Survival skill: Learn how to drain your particular hot water heater, if you don't already know how to.
posted by mudpuppie at 3:30 PM on May 20, 2013


But then what about hot showers??
posted by gottabefunky at 3:42 PM on May 20, 2013


We're presumably way past that point, Captain Eponysterical.
posted by mudpuppie at 4:00 PM on May 20, 2013 [4 favorites]


Survival skill: Learn how to drain your particular hot water heater, if you don't already know how to.

Also, drain your hot water heater at least once a year. An older hot water heater will have quite a collection of rust and sediment built up, and since the drain is at the bottom of the tank, may cause some of the water to be less than palatable. You can still use the water if you filter it (well) first, but an ounce of prevention and all. Why waste all that water when you need it?

Or, if you're in a location that has regularly scheduled weather related disasters or water issues (contamination, etc.), consider investing in a good camping/survival water purifier/filter. I have a Berkey, but that's probably overkill for many regions (I live in a serious Earthquake zone and have family in the immediate area that I might have to provide for).
posted by It's Raining Florence Henderson at 4:12 PM on May 20, 2013


charlie don't surf: "I have a vague memory of seeing a Civil Defense film back in the 60s. It said in an emergency, you can drink water from the top tank of a toilet. I hope I'm never that desperate."

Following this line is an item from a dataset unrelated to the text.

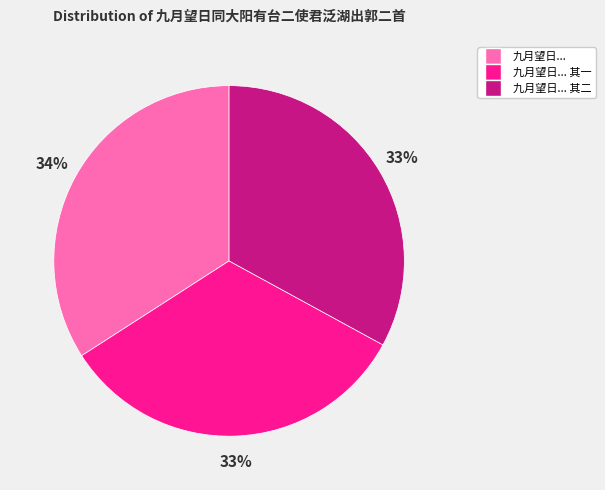

Is there a majority slice in this chart?

No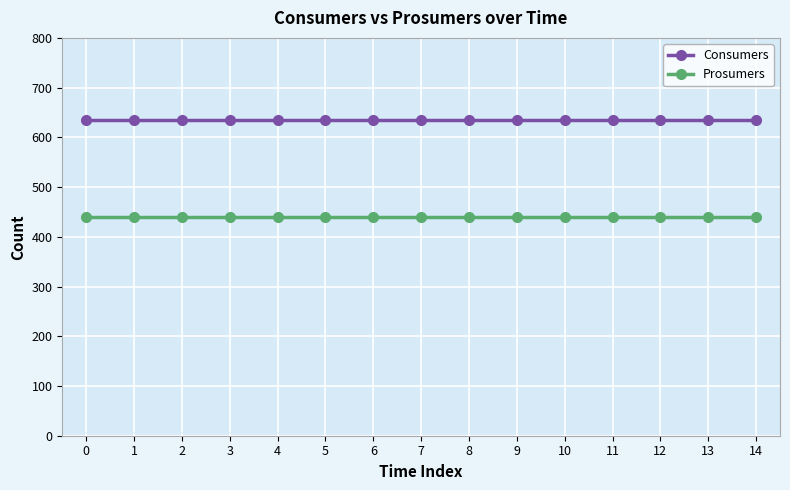

What is the difference between the highest and lowest values at 14?

195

Assuming your water is potable in the first place this is perfectly safe (assuming you don't open it up to find a mouse floating in the tank or something) and shouldn't squick you out more than using water out of a sink.

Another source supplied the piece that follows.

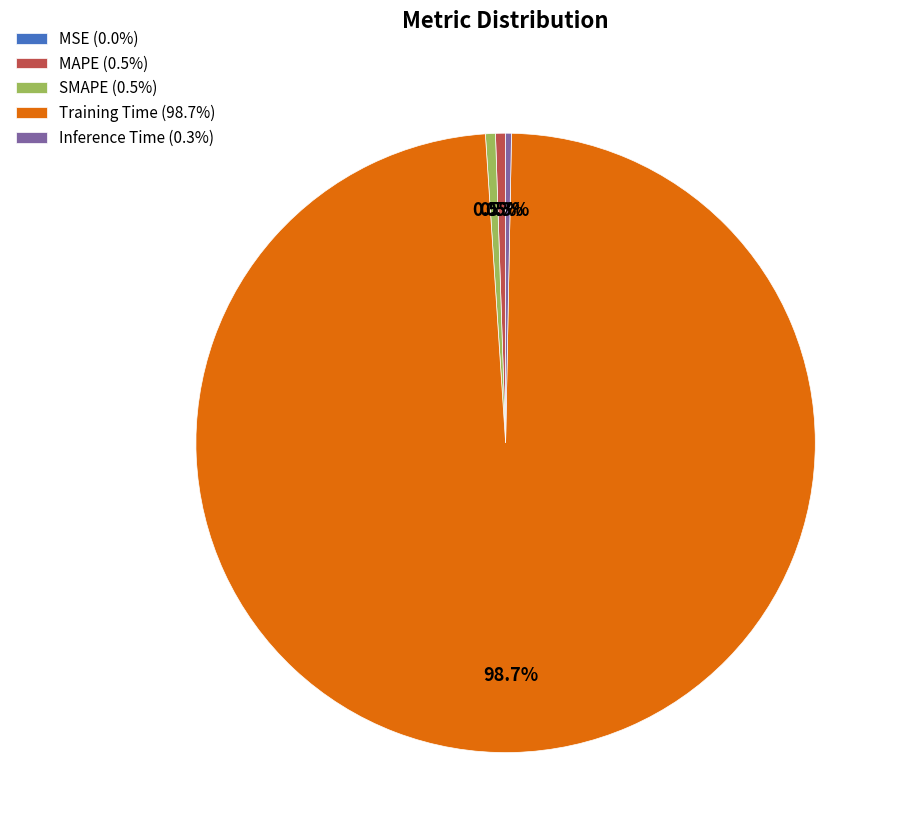

The MAPE slice represents 11% of the pie. True or false?

False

But really the solution is to store potable water. Water is cheap and it doesn't go bad for years. If you can't afford to accumulate a stock pile of commercial bottled water then you can use most food safe bottles to store water (I think current guidelines recommend not using milk bottles because of the difficulty in properly cleaning them). Glass is less than ideal in earth quake country for obvious reasons.